As quatro novas iniciativas incluem a atualização do protocolo de feminicídio, a criação de um sistema único para registro de casos e melhorias no acesso à informação. “Precisamos realmente ampliar essa busca por ajuda, e nossos órgãos estão preparados para isso. Não há dúvida de que temos a melhor rede de proteção do Brasil”, destacou Celina Leão.
A vice-governadora explicou que o protocolo revisado busca abordar questões como o feminicídio tentado, suicídios aparentes, desaparecimentos de mulheres e casos envolvendo vítimas transgênero. De acordo com dados apresentados, 70% das mulheres que foram vítimas de feminicídio não tinham registros anteriores de ocorrência.
A segunda medida envolve a regulamentação da Lei Federal nº 13.931/2019, que estabelece a notificação compulsória dos casos de suspeita de violência contra a mulher. Isso permitirá que hospitais públicos e privados forneçam informações que ajudam na tipificação dos crimes.
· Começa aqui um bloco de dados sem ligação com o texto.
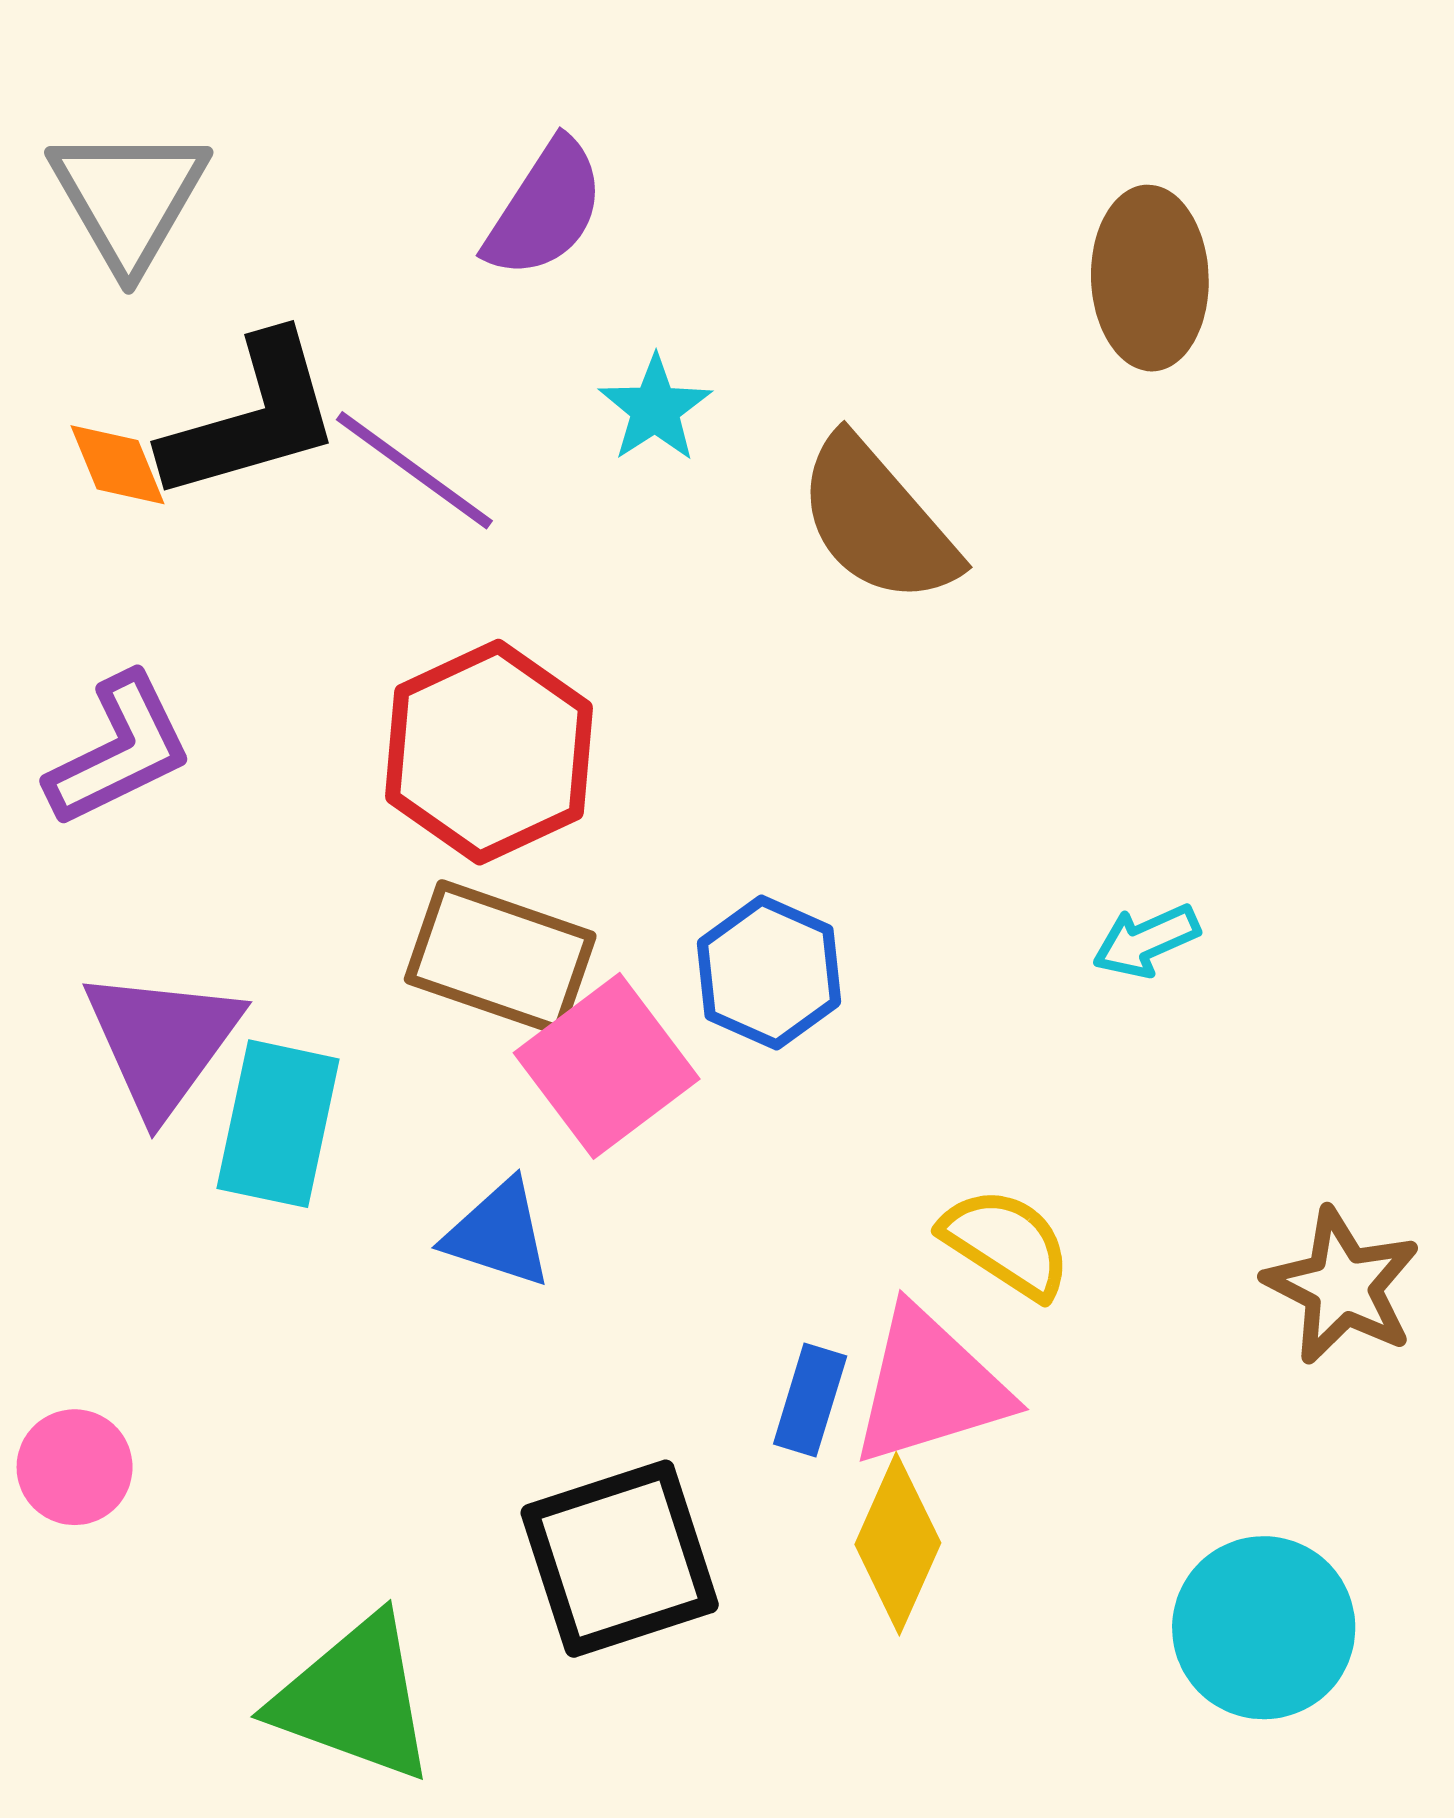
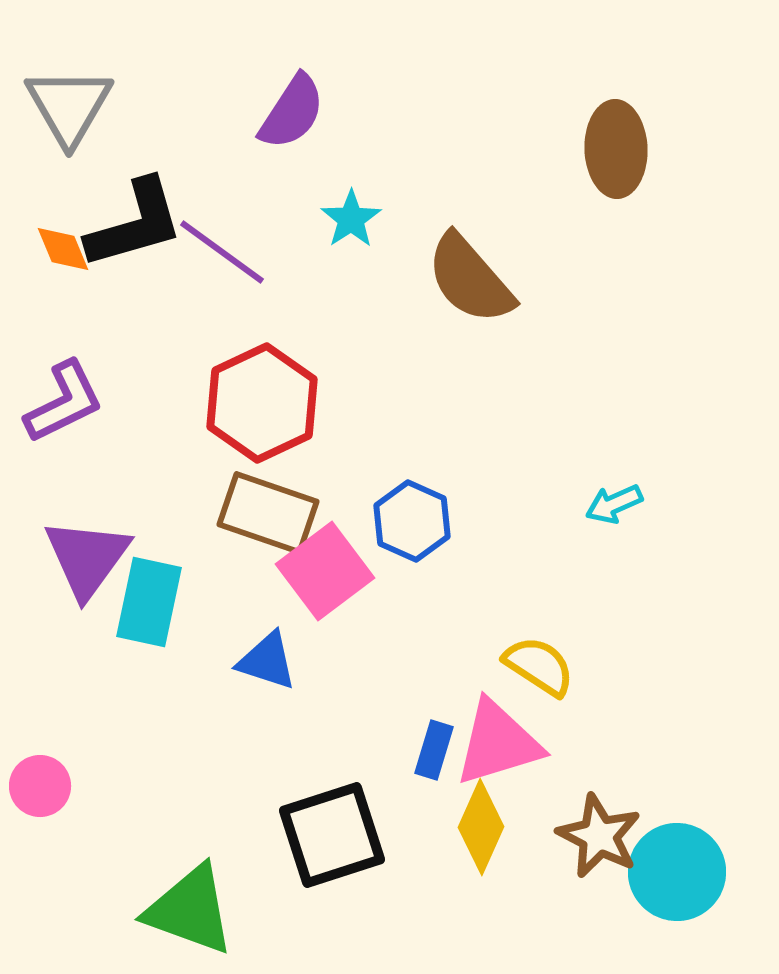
brown star: (1342, 1286) -> (599, 836), moved

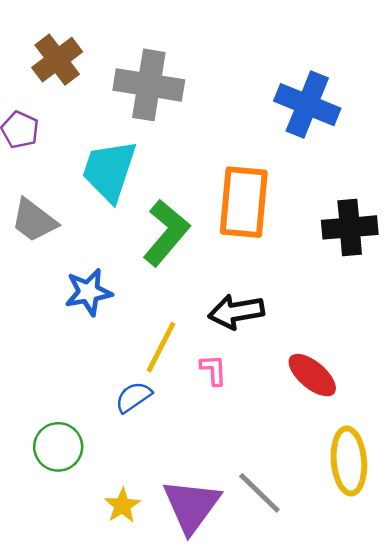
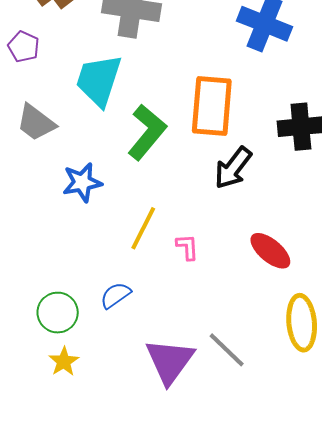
black arrow: (236, 312) -> (233, 168), moved, turned -42
blue semicircle: (133, 397) -> (116, 295), moved
yellow star: (122, 505) -> (64, 361), moved

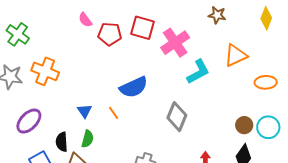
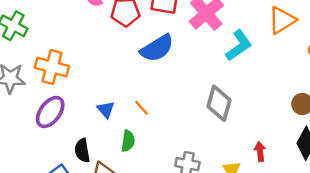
blue semicircle: (134, 87) -> (157, 48), moved
purple ellipse: (29, 121) -> (50, 112), moved
green semicircle: (88, 139) -> (128, 141), moved

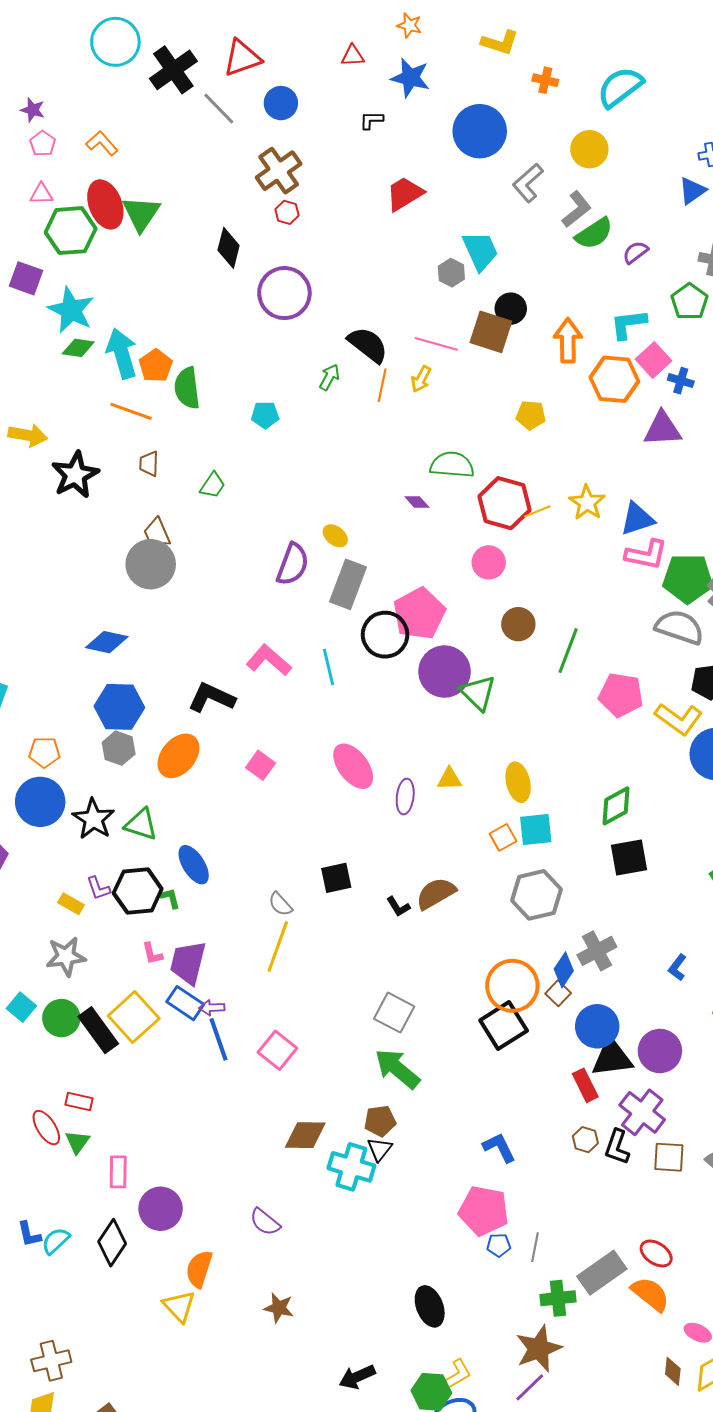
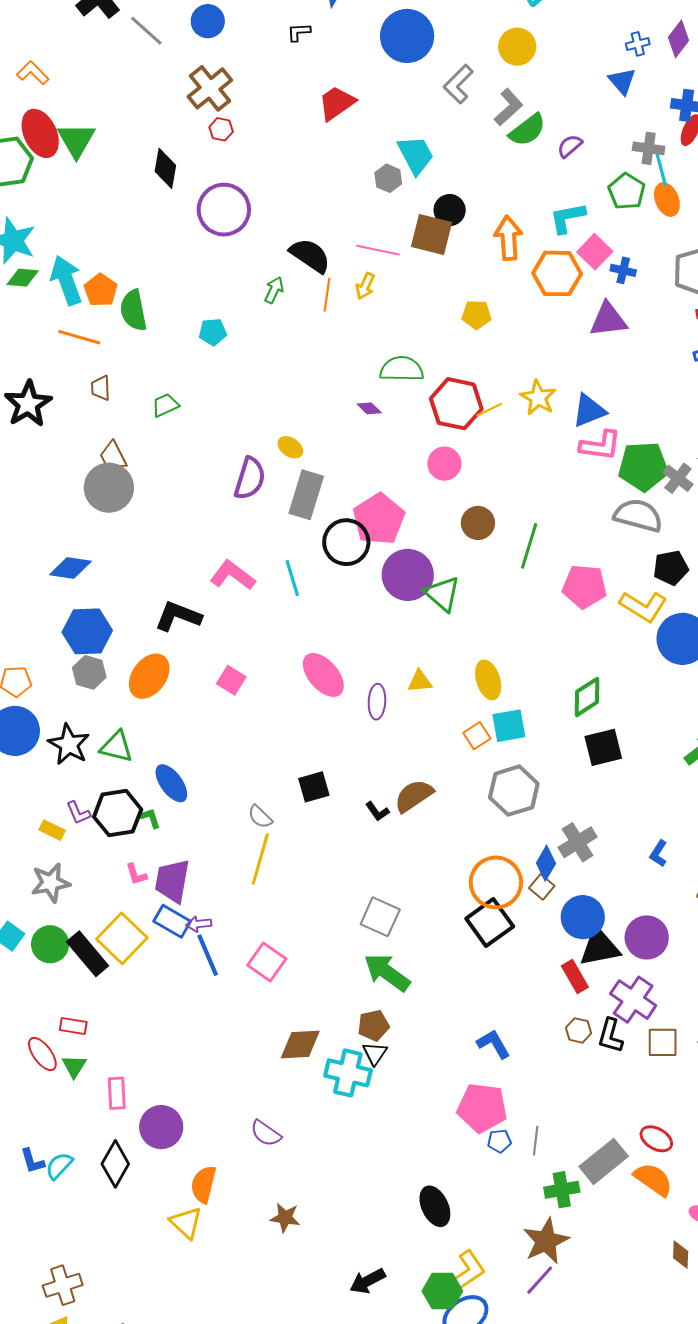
blue triangle: (692, 191) -> (622, 81), turned -32
green trapezoid: (213, 485) -> (165, 405), turned -144
yellow L-shape: (458, 1374) -> (467, 1272), size x1.4

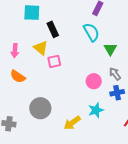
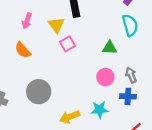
cyan semicircle: (91, 32) -> (130, 25), moved
green triangle: (110, 49) -> (110, 48), moved, turned 48
pink square: (54, 61) -> (67, 44), turned -32

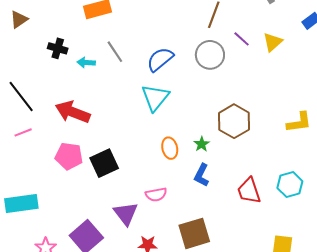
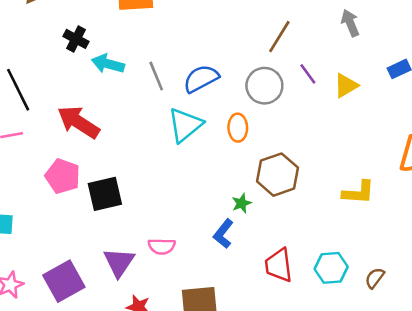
gray line: (115, 52) -> (156, 76), moved
cyan arrow: (86, 63) -> (108, 64), size x1.4
green star: (202, 144) -> (242, 203), moved
orange ellipse: (170, 148) -> (238, 128), moved

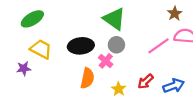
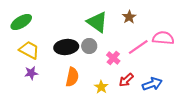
brown star: (175, 14) -> (129, 17), moved
gray circle: (116, 45) -> (89, 46), moved
pink cross: (106, 61) -> (113, 58), moved
purple star: (24, 69) -> (31, 73), moved

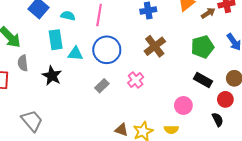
O GDF também desenvolverá um Sistema Único Integrado da Rede de Proteção à Mulher. Esta ferramenta permitirá um melhor gerenciamento das informações sobre casos de violência, facilitando decisões rápidas para a proteção das vítimas.
Por fim, as medidas incluem a priorização do atendimento psiquiátrico e psicológico para as vítimas, com encaminhamentos realizados pela Polícia Civil e pelas secretarias relacionadas à assistência a mulheres. “Para a mulher que adere à medida protetiva no Distrito Federal, a chance de morrer é muito baixa”, afirmou Alexandre Patury, secretário-executivo de Segurança Pública.
O governo está intensificando campanhas para que as mulheres busquem ajuda por meio de canais de denúncia como 197, 190, 156 opção 6, 180 e Maria da Penha Online. Com mais de duas mil mulheres atendidas pelo programa Viva Flor, nenhuma delas foi vítima fatal desde a implementação dessa iniciativa.